Set down each entry exactly as it stands, without altering a single character.
• • • • •
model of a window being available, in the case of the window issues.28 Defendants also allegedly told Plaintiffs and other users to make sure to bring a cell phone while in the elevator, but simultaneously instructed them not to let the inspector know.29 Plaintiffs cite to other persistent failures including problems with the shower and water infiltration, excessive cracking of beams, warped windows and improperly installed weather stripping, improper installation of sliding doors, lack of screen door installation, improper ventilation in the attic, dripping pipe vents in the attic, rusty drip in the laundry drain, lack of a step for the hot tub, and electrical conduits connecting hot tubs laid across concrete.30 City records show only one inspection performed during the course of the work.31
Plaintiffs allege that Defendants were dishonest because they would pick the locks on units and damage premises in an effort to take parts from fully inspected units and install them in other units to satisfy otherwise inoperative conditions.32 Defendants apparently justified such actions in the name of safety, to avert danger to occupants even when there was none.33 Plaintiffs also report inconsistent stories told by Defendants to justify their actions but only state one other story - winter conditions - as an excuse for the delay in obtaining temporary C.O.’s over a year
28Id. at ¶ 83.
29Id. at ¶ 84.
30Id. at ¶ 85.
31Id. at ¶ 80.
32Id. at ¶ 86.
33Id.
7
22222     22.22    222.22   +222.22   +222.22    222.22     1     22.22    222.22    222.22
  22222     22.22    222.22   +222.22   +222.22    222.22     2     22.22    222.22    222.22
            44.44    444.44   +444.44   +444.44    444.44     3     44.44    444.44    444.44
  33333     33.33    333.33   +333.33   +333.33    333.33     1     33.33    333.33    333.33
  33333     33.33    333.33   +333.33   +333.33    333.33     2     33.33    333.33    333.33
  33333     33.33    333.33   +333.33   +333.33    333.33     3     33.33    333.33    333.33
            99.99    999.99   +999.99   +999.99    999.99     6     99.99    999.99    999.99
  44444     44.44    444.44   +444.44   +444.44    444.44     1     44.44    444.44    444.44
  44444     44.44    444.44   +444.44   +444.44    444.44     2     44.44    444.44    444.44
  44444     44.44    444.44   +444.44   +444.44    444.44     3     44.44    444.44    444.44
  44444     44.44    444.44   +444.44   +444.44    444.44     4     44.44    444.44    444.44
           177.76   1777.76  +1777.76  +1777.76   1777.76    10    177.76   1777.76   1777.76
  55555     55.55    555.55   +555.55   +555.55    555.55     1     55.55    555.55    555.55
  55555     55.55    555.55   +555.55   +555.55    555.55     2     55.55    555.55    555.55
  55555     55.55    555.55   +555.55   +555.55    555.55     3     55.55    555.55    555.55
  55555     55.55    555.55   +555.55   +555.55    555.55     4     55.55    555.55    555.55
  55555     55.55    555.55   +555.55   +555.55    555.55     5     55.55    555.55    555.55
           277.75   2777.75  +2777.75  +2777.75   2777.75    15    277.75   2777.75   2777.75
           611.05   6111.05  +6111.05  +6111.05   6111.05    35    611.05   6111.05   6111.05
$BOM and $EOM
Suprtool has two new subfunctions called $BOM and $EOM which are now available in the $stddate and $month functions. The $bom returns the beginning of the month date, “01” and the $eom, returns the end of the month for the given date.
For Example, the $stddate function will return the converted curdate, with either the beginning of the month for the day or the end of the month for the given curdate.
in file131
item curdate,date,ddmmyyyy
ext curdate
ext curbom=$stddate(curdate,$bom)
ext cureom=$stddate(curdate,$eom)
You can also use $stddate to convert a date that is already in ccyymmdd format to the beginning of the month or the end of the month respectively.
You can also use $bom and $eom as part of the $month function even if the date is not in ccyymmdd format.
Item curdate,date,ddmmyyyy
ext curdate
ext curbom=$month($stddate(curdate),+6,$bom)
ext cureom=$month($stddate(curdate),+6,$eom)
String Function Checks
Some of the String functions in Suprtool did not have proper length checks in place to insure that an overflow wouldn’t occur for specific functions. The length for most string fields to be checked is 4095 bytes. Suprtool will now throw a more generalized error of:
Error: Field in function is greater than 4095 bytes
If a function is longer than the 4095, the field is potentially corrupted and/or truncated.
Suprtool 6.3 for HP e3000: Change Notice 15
• • • • •
Written solution:
model of a window being available, in the case of the window issues.28 Defendants also allegedly told Plaintiffs and other users to make sure to bring a cell phone while in the elevator, but simultaneously instructed them not to let the inspector know.29 Plaintiffs cite to other persistent failures including problems with the shower and water infiltration, excessive cracking of beams, warped windows and improperly installed weather stripping, improper installation of sliding doors, lack of screen door installation, improper ventilation in the attic, dripping pipe vents in the attic, rusty drip in the laundry drain, lack of a step for the hot tub, and electrical conduits connecting hot tubs laid across concrete.30 City records show only one inspection performed during the course of the work.31
Plaintiffs allege that Defendants were dishonest because they would pick the locks on units and damage premises in an effort to take parts from fully inspected units and install them in other units to satisfy otherwise inoperative conditions.32 Defendants apparently justified such actions in the name of safety, to avert danger to occupants even when there was none.33 Plaintiffs also report inconsistent stories told by Defendants to justify their actions but only state one other story - winter conditions - as an excuse for the delay in obtaining temporary C.O.’s over a year
28Id. at ¶ 83.
29Id. at ¶ 84.
30Id. at ¶ 85.
31Id. at ¶ 80.
32Id. at ¶ 86.
33Id.
7
22222     22.22    222.22   +222.22   +222.22    222.22     1     22.22    222.22    222.22
  22222     22.22    222.22   +222.22   +222.22    222.22     2     22.22    222.22    222.22
            44.44    444.44   +444.44   +444.44    444.44     3     44.44    444.44    444.44
  33333     33.33    333.33   +333.33   +333.33    333.33     1     33.33    333.33    333.33
  33333     33.33    333.33   +333.33   +333.33    333.33     2     33.33    333.33    333.33
  33333     33.33    333.33   +333.33   +333.33    333.33     3     33.33    333.33    333.33
            99.99    999.99   +999.99   +999.99    999.99     6     99.99    999.99    999.99
  44444     44.44    444.44   +444.44   +444.44    444.44     1     44.44    444.44    444.44
  44444     44.44    444.44   +444.44   +444.44    444.44     2     44.44    444.44    444.44
  44444     44.44    444.44   +444.44   +444.44    444.44     3     44.44    444.44    444.44
  44444     44.44    444.44   +444.44   +444.44    444.44     4     44.44    444.44    444.44
           177.76   1777.76  +1777.76  +1777.76   1777.76    10    177.76   1777.76   1777.76
  55555     55.55    555.55   +555.55   +555.55    555.55     1     55.55    555.55    555.55
  55555     55.55    555.55   +555.55   +555.55    555.55     2     55.55    555.55    555.55
  55555     55.55    555.55   +555.55   +555.55    555.55     3     55.55    555.55    555.55
  55555     55.55    555.55   +555.55   +555.55    555.55     4     55.55    555.55    555.55
  55555     55.55    555.55   +555.55   +555.55    555.55     5     55.55    555.55    555.55
           277.75   2777.75  +2777.75  +2777.75   2777.75    15    277.75   2777.75   2777.75
           611.05   6111.05  +6111.05  +6111.05   6111.05    35    611.05   6111.05   6111.05
$BOM and $EOM
Suprtool has two new subfunctions called $BOM and $EOM which are now available in the $stddate and $month functions. The $bom returns the beginning of the month date, “01” and the $eom, returns the end of the month for the given date.
For Example, the $stddate function will return the converted curdate, with either the beginning of the month for the day or the end of the month for the given curdate.
in file131
item curdate,date,ddmmyyyy
ext curdate
ext curbom=$stddate(curdate,$bom)
ext cureom=$stddate(curdate,$eom)
You can also use $stddate to convert a date that is already in ccyymmdd format to the beginning of the month or the end of the month respectively.
You can also use $bom and $eom as part of the $month function even if the date is not in ccyymmdd format.
Item curdate,date,ddmmyyyy
ext curdate
ext curbom=$month($stddate(curdate),+6,$bom)
ext cureom=$month($stddate(curdate),+6,$eom)
String Function Checks
Some of the String functions in Suprtool did not have proper length checks in place to insure that an overflow wouldn’t occur for specific functions. The length for most string fields to be checked is 4095 bytes. Suprtool will now throw a more generalized error of:
Error: Field in function is greater than 4095 bytes
If a function is longer than the 4095, the field is potentially corrupted and/or truncated.
Suprtool 6.3 for HP e3000: Change Notice 15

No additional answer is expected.